> [Requirements] Reproduce all entries precisely as they are written.

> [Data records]
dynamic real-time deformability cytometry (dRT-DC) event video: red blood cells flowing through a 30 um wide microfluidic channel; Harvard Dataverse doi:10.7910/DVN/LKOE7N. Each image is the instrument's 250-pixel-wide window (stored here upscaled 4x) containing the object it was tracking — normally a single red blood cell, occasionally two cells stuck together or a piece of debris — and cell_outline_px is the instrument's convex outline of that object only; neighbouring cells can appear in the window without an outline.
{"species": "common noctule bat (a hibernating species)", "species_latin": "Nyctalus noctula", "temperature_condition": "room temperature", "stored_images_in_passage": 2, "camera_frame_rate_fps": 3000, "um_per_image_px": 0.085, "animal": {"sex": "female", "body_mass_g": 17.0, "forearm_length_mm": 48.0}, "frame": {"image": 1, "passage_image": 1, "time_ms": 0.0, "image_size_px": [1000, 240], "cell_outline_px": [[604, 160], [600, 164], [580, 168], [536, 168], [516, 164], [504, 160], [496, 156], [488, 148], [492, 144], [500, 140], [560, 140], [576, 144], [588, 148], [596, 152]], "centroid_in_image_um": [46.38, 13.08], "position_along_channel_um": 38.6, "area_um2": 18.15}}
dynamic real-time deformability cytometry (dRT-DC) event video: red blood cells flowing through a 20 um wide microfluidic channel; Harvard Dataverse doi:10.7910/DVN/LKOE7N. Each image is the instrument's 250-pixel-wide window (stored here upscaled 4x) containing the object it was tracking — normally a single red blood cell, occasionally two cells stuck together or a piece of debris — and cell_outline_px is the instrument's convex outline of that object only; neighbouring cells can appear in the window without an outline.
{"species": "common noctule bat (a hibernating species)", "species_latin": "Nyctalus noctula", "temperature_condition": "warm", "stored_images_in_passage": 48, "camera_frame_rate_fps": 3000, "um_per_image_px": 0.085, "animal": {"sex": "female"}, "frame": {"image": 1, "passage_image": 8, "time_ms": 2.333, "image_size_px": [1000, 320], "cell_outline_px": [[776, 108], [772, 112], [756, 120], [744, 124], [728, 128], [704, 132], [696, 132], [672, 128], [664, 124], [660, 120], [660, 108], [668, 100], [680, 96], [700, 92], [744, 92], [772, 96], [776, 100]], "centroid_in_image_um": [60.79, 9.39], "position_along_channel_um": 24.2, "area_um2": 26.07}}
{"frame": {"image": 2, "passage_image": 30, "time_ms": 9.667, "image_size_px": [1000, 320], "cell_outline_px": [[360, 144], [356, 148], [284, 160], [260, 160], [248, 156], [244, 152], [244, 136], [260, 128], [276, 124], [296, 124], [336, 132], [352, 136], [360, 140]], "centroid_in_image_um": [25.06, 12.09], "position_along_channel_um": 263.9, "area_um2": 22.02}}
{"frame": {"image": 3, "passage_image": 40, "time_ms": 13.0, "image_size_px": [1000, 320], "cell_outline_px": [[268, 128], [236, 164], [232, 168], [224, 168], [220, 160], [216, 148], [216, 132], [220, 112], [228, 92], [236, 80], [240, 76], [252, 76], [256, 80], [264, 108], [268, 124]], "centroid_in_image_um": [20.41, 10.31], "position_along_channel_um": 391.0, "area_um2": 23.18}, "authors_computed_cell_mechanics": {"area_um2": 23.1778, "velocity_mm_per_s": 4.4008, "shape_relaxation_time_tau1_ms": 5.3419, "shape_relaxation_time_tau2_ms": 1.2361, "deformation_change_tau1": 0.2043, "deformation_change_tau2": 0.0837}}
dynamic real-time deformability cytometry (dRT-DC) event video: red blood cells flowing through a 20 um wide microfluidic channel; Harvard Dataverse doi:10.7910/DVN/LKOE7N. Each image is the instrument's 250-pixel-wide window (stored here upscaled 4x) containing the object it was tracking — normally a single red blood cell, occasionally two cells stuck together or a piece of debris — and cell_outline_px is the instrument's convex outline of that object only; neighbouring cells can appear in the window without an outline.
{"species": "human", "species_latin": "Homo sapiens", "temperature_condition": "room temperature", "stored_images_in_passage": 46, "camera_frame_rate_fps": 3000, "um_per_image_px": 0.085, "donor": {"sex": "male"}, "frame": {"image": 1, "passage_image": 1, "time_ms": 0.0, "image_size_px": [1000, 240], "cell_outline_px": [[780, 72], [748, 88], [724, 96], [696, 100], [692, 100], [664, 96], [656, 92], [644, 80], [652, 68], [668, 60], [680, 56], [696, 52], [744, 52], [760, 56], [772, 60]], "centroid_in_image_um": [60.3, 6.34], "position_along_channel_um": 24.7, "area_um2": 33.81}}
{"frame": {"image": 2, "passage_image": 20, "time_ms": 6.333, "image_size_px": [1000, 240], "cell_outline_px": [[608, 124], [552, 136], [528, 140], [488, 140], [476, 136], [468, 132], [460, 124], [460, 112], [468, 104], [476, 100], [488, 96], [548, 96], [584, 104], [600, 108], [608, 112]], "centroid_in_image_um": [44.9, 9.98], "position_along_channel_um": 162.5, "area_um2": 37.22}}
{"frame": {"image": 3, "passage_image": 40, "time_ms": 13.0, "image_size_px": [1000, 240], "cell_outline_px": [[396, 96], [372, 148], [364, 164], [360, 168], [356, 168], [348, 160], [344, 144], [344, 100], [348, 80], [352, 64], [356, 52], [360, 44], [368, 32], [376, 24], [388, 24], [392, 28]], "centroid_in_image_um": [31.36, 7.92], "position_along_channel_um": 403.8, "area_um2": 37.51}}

> [Correct output]
dynamic real-time deformability cytometry (dRT-DC) event video: red blood cells flowing through a 30 um wide microfluidic channel; Harvard Dataverse doi:10.7910/DVN/LKOE7N. Each image is the instrument's 250-pixel-wide window (stored here upscaled 4x) containing the object it was tracking — normally a single red blood cell, occasionally two cells stuck together or a piece of debris — and cell_outline_px is the instrument's convex outline of that object only; neighbouring cells can appear in the window without an outline.
{"species": "common noctule bat (a hibernating species)", "species_latin": "Nyctalus noctula", "temperature_condition": "room temperature", "stored_images_in_passage": 2, "camera_frame_rate_fps": 3000, "um_per_image_px": 0.085, "animal": {"sex": "female", "body_mass_g": 17.0, "forearm_length_mm": 48.0}, "frame": {"image": 1, "passage_image": 1, "time_ms": 0.0, "image_size_px": [1000, 240], "cell_outline_px": [[604, 160], [600, 164], [580, 168], [536, 168], [516, 164], [504, 160], [496, 156], [488, 148], [492, 144], [500, 140], [560, 140], [576, 144], [588, 148], [596, 152]], "centroid_in_image_um": [46.38, 13.08], "position_along_channel_um": 38.6, "area_um2": 18.15}}
dynamic real-time deformability cytometry (dRT-DC) event video: red blood cells flowing through a 20 um wide microfluidic channel; Harvard Dataverse doi:10.7910/DVN/LKOE7N. Each image is the instrument's 250-pixel-wide window (stored here upscaled 4x) containing the object it was tracking — normally a single red blood cell, occasionally two cells stuck together or a piece of debris — and cell_outline_px is the instrument's convex outline of that object only; neighbouring cells can appear in the window without an outline.
{"species": "common noctule bat (a hibernating species)", "species_latin": "Nyctalus noctula", "temperature_condition": "warm", "stored_images_in_passage": 48, "camera_frame_rate_fps": 3000, "um_per_image_px": 0.085, "animal": {"sex": "female"}, "frame": {"image": 1, "passage_image": 8, "time_ms": 2.333, "image_size_px": [1000, 320], "cell_outline_px": [[776, 108], [772, 112], [756, 120], [744, 124], [728, 128], [704, 132], [696, 132], [672, 128], [664, 124], [660, 120], [660, 108], [668, 100], [680, 96], [700, 92], [744, 92], [772, 96], [776, 100]], "centroid_in_image_um": [60.79, 9.39], "position_along_channel_um": 24.2, "area_um2": 26.07}}
{"frame": {"image": 2, "passage_image": 30, "time_ms": 9.667, "image_size_px": [1000, 320], "cell_outline_px": [[360, 144], [356, 148], [284, 160], [260, 160], [248, 156], [244, 152], [244, 136], [260, 128], [276, 124], [296, 124], [336, 132], [352, 136], [360, 140]], "centroid_in_image_um": [25.06, 12.09], "position_along_channel_um": 263.9, "area_um2": 22.02}}
{"frame": {"image": 3, "passage_image": 40, "time_ms": 13.0, "image_size_px": [1000, 320], "cell_outline_px": [[268, 128], [236, 164], [232, 168], [224, 168], [220, 160], [216, 148], [216, 132], [220, 112], [228, 92], [236, 80], [240, 76], [252, 76], [256, 80], [264, 108], [268, 124]], "centroid_in_image_um": [20.41, 10.31], "position_along_channel_um": 391.0, "area_um2": 23.18}, "authors_computed_cell_mechanics": {"area_um2": 23.1778, "velocity_mm_per_s": 4.4008, "shape_relaxation_time_tau1_ms": 5.3419, "shape_relaxation_time_tau2_ms": 1.2361, "deformation_change_tau1": 0.2043, "deformation_change_tau2": 0.0837}}
dynamic real-time deformability cytometry (dRT-DC) event video: red blood cells flowing through a 20 um wide microfluidic channel; Harvard Dataverse doi:10.7910/DVN/LKOE7N. Each image is the instrument's 250-pixel-wide window (stored here upscaled 4x) containing the object it was tracking — normally a single red blood cell, occasionally two cells stuck together or a piece of debris — and cell_outline_px is the instrument's convex outline of that object only; neighbouring cells can appear in the window without an outline.
{"species": "human", "species_latin": "Homo sapiens", "temperature_condition": "room temperature", "stored_images_in_passage": 46, "camera_frame_rate_fps": 3000, "um_per_image_px": 0.085, "donor": {"sex": "male"}, "frame": {"image": 1, "passage_image": 1, "time_ms": 0.0, "image_size_px": [1000, 240], "cell_outline_px": [[780, 72], [748, 88], [724, 96], [696, 100], [692, 100], [664, 96], [656, 92], [644, 80], [652, 68], [668, 60], [680, 56], [696, 52], [744, 52], [760, 56], [772, 60]], "centroid_in_image_um": [60.3, 6.34], "position_along_channel_um": 24.7, "area_um2": 33.81}}
{"frame": {"image": 2, "passage_image": 20, "time_ms": 6.333, "image_size_px": [1000, 240], "cell_outline_px": [[608, 124], [552, 136], [528, 140], [488, 140], [476, 136], [468, 132], [460, 124], [460, 112], [468, 104], [476, 100], [488, 96], [548, 96], [584, 104], [600, 108], [608, 112]], "centroid_in_image_um": [44.9, 9.98], "position_along_channel_um": 162.5, "area_um2": 37.22}}
{"frame": {"image": 3, "passage_image": 40, "time_ms": 13.0, "image_size_px": [1000, 240], "cell_outline_px": [[396, 96], [372, 148], [364, 164], [360, 168], [356, 168], [348, 160], [344, 144], [344, 100], [348, 80], [352, 64], [356, 52], [360, 44], [368, 32], [376, 24], [388, 24], [392, 28]], "centroid_in_image_um": [31.36, 7.92], "position_along_channel_um": 403.8, "area_um2": 37.51}}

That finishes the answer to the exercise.